Bandwidth shaping and rate limiting usually operate at the network transport layer. There, the flow of packets can be controlled very precisely. Delay pools, however, are implemented in the application layer. Because Squid doesn't actually send and receive TCP packets (the kernel does), it has less control over the flow of individual packets. Rather than controlling the transmission and receipt of packets on the wire, Squid controls only how many bytes to read from the kernel.

This means, for example, that incoming response data is queued up in the kernel. The TCP/IP stack can buffer some number of bytes that haven't yet been read by Squid.
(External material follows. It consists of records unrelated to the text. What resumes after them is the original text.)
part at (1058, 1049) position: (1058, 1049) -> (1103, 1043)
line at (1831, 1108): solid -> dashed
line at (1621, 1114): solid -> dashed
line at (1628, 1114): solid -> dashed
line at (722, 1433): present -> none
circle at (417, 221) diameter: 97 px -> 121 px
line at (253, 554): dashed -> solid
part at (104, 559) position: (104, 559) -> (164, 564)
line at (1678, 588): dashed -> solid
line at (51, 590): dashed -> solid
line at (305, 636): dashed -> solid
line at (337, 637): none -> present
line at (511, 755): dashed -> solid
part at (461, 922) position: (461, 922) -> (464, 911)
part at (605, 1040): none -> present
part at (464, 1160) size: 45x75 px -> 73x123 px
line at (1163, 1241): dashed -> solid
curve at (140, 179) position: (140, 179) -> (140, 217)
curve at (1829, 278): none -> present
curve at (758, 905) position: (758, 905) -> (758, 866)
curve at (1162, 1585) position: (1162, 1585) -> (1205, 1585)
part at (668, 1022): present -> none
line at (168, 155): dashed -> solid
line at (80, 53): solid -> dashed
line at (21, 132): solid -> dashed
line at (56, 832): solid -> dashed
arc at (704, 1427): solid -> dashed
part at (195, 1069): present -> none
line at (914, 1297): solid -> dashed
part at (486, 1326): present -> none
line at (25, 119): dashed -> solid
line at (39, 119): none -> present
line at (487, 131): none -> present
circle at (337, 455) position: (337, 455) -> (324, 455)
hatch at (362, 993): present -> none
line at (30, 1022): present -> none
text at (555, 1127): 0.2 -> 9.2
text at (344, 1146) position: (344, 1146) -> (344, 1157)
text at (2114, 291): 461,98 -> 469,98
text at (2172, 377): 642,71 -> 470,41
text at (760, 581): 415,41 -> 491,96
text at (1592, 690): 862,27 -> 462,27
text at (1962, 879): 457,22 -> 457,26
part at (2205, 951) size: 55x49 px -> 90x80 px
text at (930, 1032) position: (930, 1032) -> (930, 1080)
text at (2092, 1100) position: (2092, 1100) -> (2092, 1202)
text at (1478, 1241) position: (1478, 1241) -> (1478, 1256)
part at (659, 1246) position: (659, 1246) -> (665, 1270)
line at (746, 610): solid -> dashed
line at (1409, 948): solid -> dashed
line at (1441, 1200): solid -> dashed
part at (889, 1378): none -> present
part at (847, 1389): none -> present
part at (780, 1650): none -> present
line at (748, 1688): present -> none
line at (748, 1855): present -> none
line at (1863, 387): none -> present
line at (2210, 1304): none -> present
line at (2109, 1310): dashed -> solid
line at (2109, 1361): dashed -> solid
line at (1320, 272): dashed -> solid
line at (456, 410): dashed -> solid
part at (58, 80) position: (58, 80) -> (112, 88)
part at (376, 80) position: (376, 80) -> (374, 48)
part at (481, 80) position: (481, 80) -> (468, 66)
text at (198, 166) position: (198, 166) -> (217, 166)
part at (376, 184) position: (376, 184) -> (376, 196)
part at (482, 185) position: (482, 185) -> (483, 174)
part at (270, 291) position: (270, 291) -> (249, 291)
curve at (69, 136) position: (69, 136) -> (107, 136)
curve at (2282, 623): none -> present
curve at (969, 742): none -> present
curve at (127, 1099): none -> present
On most systems, the default TCP receive buffer size is usually between 32 KB and 64 KB. In other words, this much data can arrive over the network very quickly, regardless of anything Squid can do. On the one hand, it seems silly to read this data slowly even though it is already on your system. On the other hand, because the client doesn't receive the whole response right away, it is likely to postpone any future requests until the delayed responses are complete.

If you are concerned that the kernel buffers too much server-side data, you can decrease the TCP receive buffer size with the tcp_recv_bufsize directive. Even better, your operating system probably has a way to set this parameter for the whole system. On NetBSD/FreeBSD/OpenBSD, you can use the sysctl variable named net.inet.tcp.recvspace. For Linux, read about /proc/sys/net/ipv4/tcp_rmem in Documentation/networking/ip-sysctl.txt.

C.4.3 Fixed Subnetting Scheme

The current delay pools implementation assumes that your LAN uses /24 (class C) subnets, and that all users are in the same /16 (class B) subnet. This might not be so bad, depending on how your network is configured. However, it would be nice if the delay pools subnetting scheme were fully customizable.

If your address space is larger than a /24 and smaller than a 16/, you can always create a class 3 pool and treat it as a class 2 pool (that is one of the examples given earlier).

If you use just one class 2 pool with more than 256 users, some users will share the individual buckets. That might not be so bad, unless you happen to have a bunch of heavy users fighting over one measly bucket.

You might also create multiple class 2 pools and use delay_access rules to divide them up among all users. The problem with this approach is that you can't have all users share a single aggregate bucket. Instead, each subgroup has their own aggregate bucket. You can't make a single client go through more than one delay pool.